Most women employees are entitled to take time off work to have a baby. This time off is called maternity leave. It is your right to take maternity leave no matter how long you have worked for your employer. If you are in one of the following jobs, some of the information in this fact sheet may not apply to you. You will need to check your contract of employment to see what maternity rights you have at work. This applies to: 1
women in the police force (not civilian employees)
women in the armed forces
How much maternity leave can you take?
Most women have the right to take up to 52 weeks' maternity leave. This does not depend on how long you have worked for your employer. The first 26 weeks of maternity leave are called Ordinary Maternity Leave (OML). During OML, you will still get all the same rights under your contract of employment as if you were still at work. The only exception is that you will not get your normal pay unless your contract allows for it.
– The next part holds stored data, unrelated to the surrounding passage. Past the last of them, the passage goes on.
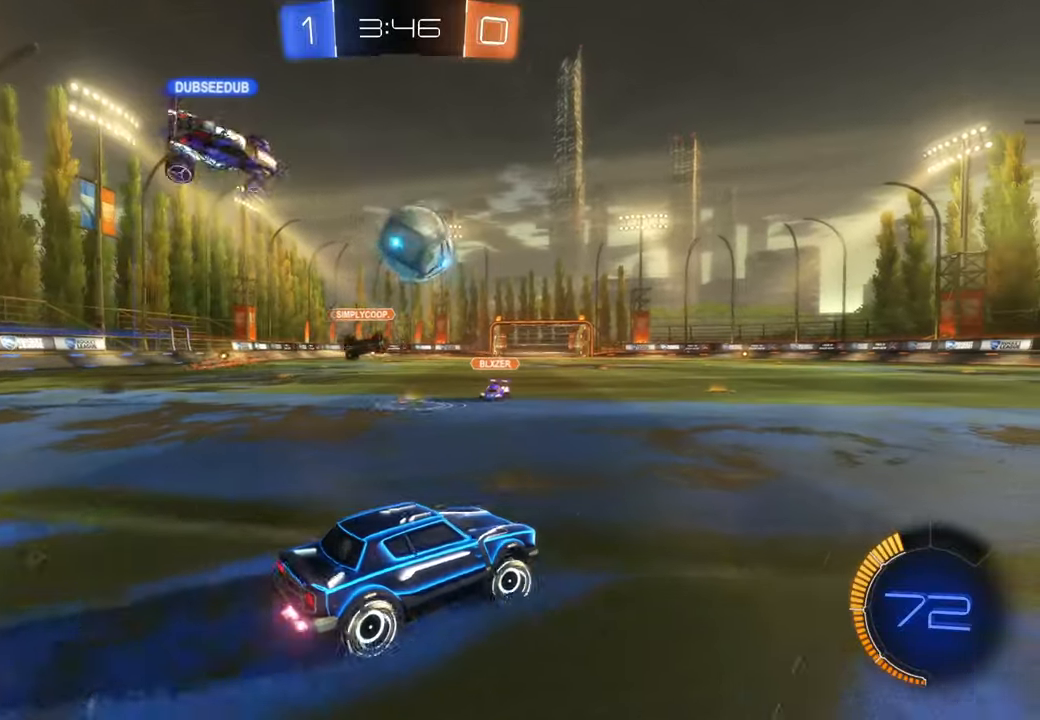
{"buttons": [], "left_stick": "center", "right_stick": "center", "events": [[283, "left_stick", "center"]]}
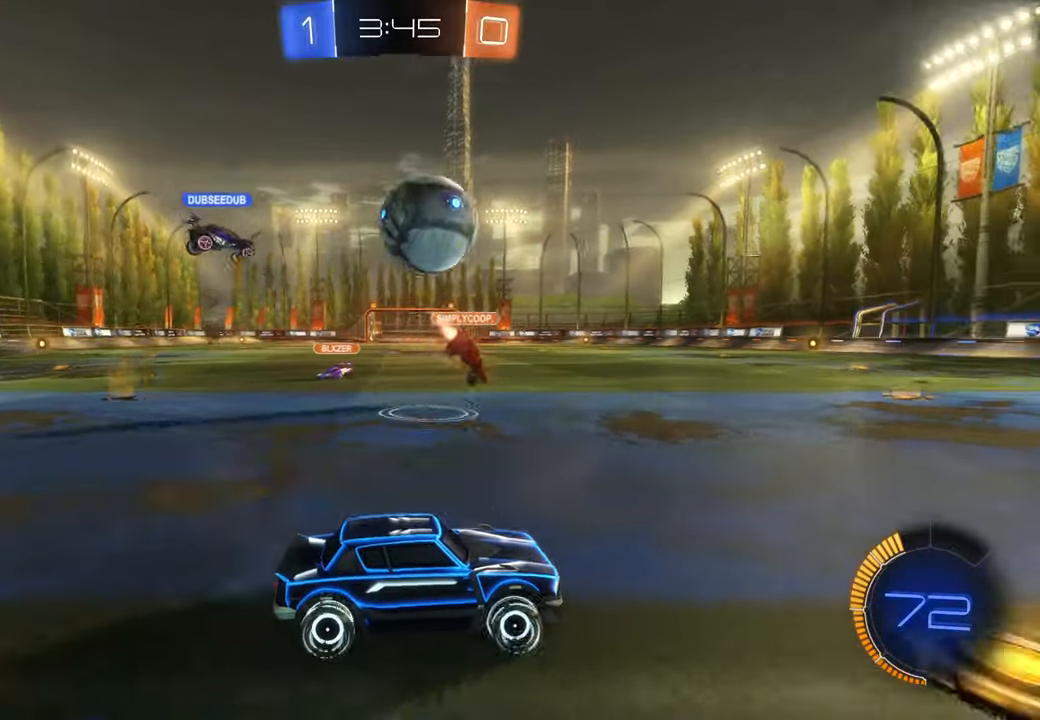
{"buttons": ["X"], "left_stick": "center", "right_stick": "center", "events": [[50, "left_stick", "right"], [133, "X", "down"], [217, "left_stick", "center"]]}
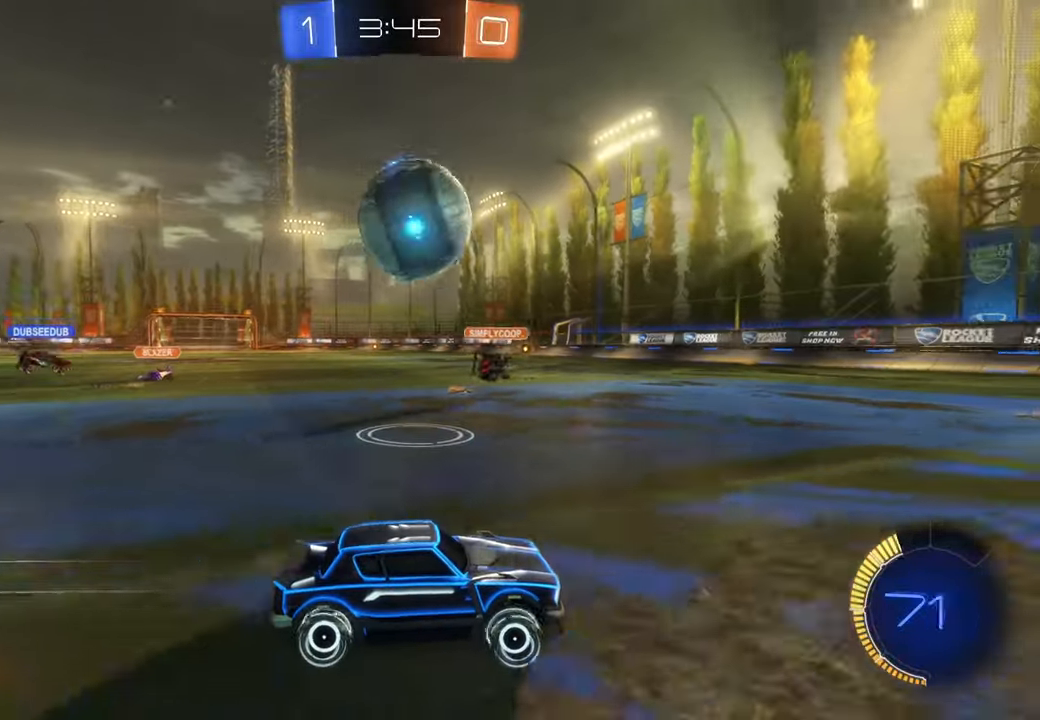
{"buttons": ["X"], "left_stick": "left", "right_stick": "center", "events": [[117, "left_stick", "left"], [283, "left_stick", "center"], [350, "left_stick", "left"]]}
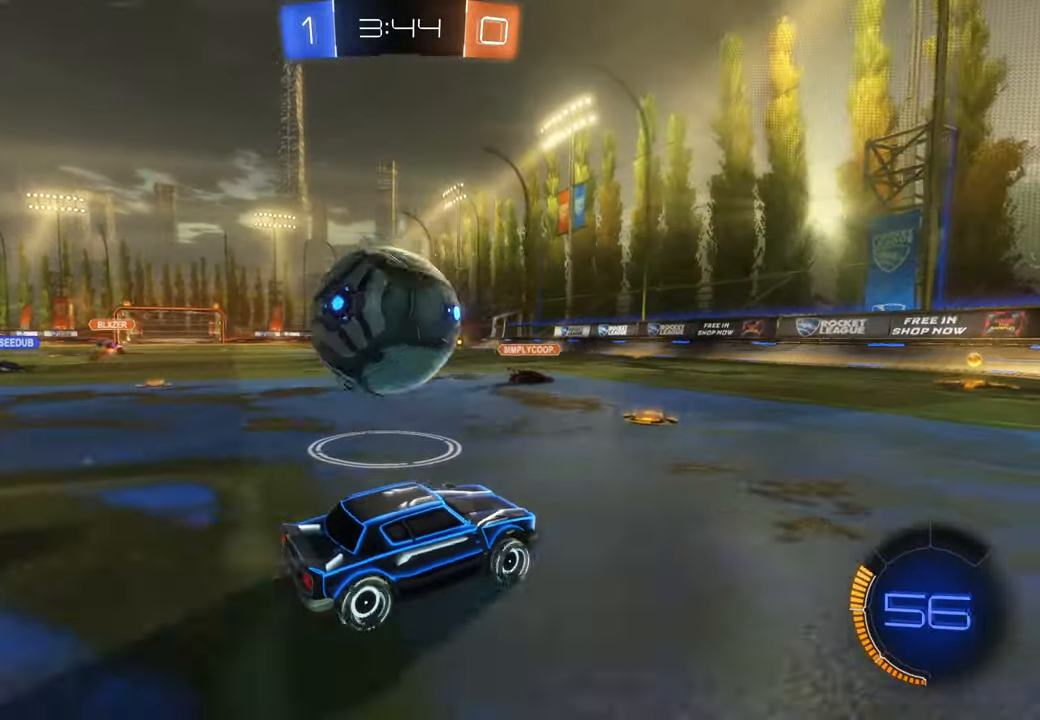
{"buttons": [], "left_stick": "center", "right_stick": "center", "events": [[150, "left_stick", "center"], [217, "left_stick", "right"], [283, "X", "up"], [383, "left_stick", "center"]]}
You can also take an additional 26 weeks' maternity leave called Additional Maternity Leave (AML). This makes a total of 52 weeks' maternity leave. Again, this doesn't depend on how long you have worked for your employer. If you're taking AML, this must follow on directly after Ordinary Maternity Leave and there must be no gap between the two. Directgov has an interactive calculator which helps you to calculate what maternity leave you are entitled to. Go to www.direct.gov.uk. Your contract of employment may give you extra rights to maternity leave, but it can't give you less than the law allows. If your contract says you have fewer rights than the law allows, you'll still be entitled to take the maternity leave described above. When maternity leave begins and ends
You can begin your maternity leave at any time from the 11th week before your baby is due. If you want, you can work right up to the day your baby is born. If you have an illness that's connected to your pregnancy in the four weeks before the baby is due, your maternity leave may have to start from that date. If you are taking Ordinary Maternity Leave (OML), it will finish at the end of the 26th week after it began. If you are taking Additional Maternity Leave (AML), it will finish at the end of the 52nd week after it began unless you've agreed a different date with your employer. You don't need to tell your employer that you are returning to work unless you want to return earlier. You must give your employer at least eight weeks' warning if you want to return to work earlier than the agreed date. When to tell your employer you want to take maternity leave You must tell your employer, by the end of the 15th week before the baby is due, that: 1
you are pregnant
the date your baby is due
the date you want your maternity leave to start.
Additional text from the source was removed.